About this task =>
An exact retyping of every record is required.

──────── Provided material

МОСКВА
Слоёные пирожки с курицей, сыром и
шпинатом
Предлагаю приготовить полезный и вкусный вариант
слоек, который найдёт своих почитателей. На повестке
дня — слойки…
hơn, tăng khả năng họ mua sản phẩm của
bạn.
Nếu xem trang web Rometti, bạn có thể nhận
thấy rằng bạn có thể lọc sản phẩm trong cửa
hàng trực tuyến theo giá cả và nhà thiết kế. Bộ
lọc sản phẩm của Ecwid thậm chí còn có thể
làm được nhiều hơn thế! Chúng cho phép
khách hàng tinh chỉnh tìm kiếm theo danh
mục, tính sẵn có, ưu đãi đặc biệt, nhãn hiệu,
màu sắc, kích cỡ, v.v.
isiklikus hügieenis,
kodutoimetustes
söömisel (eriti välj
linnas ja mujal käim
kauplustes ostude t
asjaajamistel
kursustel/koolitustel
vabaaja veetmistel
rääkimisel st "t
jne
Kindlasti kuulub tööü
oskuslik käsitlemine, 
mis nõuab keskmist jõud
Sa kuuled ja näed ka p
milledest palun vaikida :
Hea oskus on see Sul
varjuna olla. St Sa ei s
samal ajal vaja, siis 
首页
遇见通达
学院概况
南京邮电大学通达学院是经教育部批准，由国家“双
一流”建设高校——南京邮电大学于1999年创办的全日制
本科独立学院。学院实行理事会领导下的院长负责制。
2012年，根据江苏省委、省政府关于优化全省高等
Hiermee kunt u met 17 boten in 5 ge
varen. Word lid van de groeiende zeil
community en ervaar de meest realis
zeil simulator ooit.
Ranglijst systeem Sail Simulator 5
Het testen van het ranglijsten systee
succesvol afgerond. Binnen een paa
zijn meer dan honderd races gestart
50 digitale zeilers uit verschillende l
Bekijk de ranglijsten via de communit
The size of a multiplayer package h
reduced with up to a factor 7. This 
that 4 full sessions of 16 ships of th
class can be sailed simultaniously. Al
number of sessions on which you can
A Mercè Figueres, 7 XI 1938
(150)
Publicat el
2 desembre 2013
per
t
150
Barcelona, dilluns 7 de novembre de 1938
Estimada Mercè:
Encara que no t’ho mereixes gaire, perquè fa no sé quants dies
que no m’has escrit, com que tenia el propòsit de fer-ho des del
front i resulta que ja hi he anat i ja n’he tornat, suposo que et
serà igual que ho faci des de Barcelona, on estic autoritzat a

────────────────

Problem solution =>
МОСКВА
Слоёные пирожки с курицей, сыром и
шпинатом
Предлагаю приготовить полезный и вкусный вариант
слоек, который найдёт своих почитателей. На повестке
дня — слойки…
hơn, tăng khả năng họ mua sản phẩm của
bạn.
Nếu xem trang web Rometti, bạn có thể nhận
thấy rằng bạn có thể lọc sản phẩm trong cửa
hàng trực tuyến theo giá cả và nhà thiết kế. Bộ
lọc sản phẩm của Ecwid thậm chí còn có thể
làm được nhiều hơn thế! Chúng cho phép
khách hàng tinh chỉnh tìm kiếm theo danh
mục, tính sẵn có, ưu đãi đặc biệt, nhãn hiệu,
màu sắc, kích cỡ, v.v.
isiklikus hügieenis,
kodutoimetustes
söömisel (eriti välj
linnas ja mujal käim
kauplustes ostude t
asjaajamistel
kursustel/koolitustel
vabaaja veetmistel
rääkimisel st "t
jne
Kindlasti kuulub tööü
oskuslik käsitlemine, 
mis nõuab keskmist jõud
Sa kuuled ja näed ka p
milledest palun vaikida :
Hea oskus on see Sul
varjuna olla. St Sa ei s
samal ajal vaja, siis 
首页
遇见通达
学院概况
南京邮电大学通达学院是经教育部批准，由国家“双
一流”建设高校——南京邮电大学于1999年创办的全日制
本科独立学院。学院实行理事会领导下的院长负责制。
2012年，根据江苏省委、省政府关于优化全省高等
Hiermee kunt u met 17 boten in 5 ge
varen. Word lid van de groeiende zeil
community en ervaar de meest realis
zeil simulator ooit.
Ranglijst systeem Sail Simulator 5
Het testen van het ranglijsten systee
succesvol afgerond. Binnen een paa
zijn meer dan honderd races gestart
50 digitale zeilers uit verschillende l
Bekijk de ranglijsten via de communit
The size of a multiplayer package h
reduced with up to a factor 7. This 
that 4 full sessions of 16 ships of th
class can be sailed simultaniously. Al
number of sessions on which you can
A Mercè Figueres, 7 XI 1938
(150)
Publicat el
2 desembre 2013
per
t
150
Barcelona, dilluns 7 de novembre de 1938
Estimada Mercè:
Encara que no t’ho mereixes gaire, perquè fa no sé quants dies
que no m’has escrit, com que tenia el propòsit de fer-ho des del
front i resulta que ja hi he anat i ja n’he tornat, suposo que et
serà igual que ho faci des de Barcelona, on estic autoritzat a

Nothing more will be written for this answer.